Sont également innombrables les détails de l’histoire de la récupération du cacao porcelana. A t’il survécu grâce au manque d’importance commercial pour les industries chocolatières? A t’il survécu grâce au régime familial indigène, qui pendant des années l’ont inclus dans leurs préparations artisanales ? La Malanga, la guatila et le chachafruto sont d’autres exemples de fruits natifs qui n’ont pas une valeur commerciale importante et qui pourtant, sont des sources nutritives de grande qualité. Trois ans se sont écoulés depuis la première trouvaille de l’APOMD et le Slow Food à Dibulla. Pour Yarido Banquez, vice-président de l’association, ce fût très significatif, non seulement de sauver la semence mais aussi les formes traditionnelles de culture. Les pratiques telles que générer des engrais organiques, prêter attention aux étapes de la lune, varier les cultures et semer en triangle pour protéger la terre, en peu de mots : un type d’agriculture dans laquelle s’observe et s’applique ce que la nature elle-même fait depuis des siècles.
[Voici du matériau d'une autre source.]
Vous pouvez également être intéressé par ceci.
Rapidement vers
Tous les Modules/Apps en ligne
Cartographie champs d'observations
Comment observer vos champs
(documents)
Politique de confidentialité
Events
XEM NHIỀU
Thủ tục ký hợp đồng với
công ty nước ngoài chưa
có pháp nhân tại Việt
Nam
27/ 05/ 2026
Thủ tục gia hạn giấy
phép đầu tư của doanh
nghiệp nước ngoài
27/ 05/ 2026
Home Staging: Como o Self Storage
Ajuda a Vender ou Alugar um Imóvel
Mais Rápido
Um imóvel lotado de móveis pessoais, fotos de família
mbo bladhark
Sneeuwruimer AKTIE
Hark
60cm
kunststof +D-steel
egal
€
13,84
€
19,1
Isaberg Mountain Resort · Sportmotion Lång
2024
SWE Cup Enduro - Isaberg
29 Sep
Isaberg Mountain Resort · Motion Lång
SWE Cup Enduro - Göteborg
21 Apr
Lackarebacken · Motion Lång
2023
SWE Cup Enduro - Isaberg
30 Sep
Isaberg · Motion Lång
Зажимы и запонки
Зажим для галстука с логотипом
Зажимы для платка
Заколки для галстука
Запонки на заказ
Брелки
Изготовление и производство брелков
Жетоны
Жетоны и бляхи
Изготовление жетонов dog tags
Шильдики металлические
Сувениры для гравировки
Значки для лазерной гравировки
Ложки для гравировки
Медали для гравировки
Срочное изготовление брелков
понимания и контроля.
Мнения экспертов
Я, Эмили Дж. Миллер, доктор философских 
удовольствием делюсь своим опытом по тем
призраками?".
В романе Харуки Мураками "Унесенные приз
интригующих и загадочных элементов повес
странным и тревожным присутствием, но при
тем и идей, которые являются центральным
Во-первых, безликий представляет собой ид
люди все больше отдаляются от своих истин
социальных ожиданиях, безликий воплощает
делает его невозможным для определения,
Au-delà des difficultés produites par la pénurie d’eau provoquée par le phénomène El Niño, le plus difficile selon Yarido c’est de semer la foi auprès des autres cultivateurs. Les mauvais résultats des entreprises étatiques et privées antérieures, ont généré de l’incrédulité chez les agriculteurs. Ce n’est pas facile de les convaincre de s’unir dans un processus qui implique du temps et de la persévérance.Ces producteurs de cacao sèment sans savoir s’ils verront les fruits. L’histoire du territoire leur a enseigné que tout peut changer en dix-huit mois. Ils pensent que la meilleure façon de construire la paix en Colombie est de reprendre les savoirs transmis par leur ancêtres. Certains d’entre eux étaient indigènes Arhuacos, aujourd’hui ce sont des agriculteurs conscients des conséquences néfastes de la révolution verte. Ils cherchent à affronter une économie qui les rend esclaves et qui génère des aliments qui enveniment la campagne. Ils choisissent alors en conscience les semences, ce qui révèle leur intention de se libérer et de libérer la terre.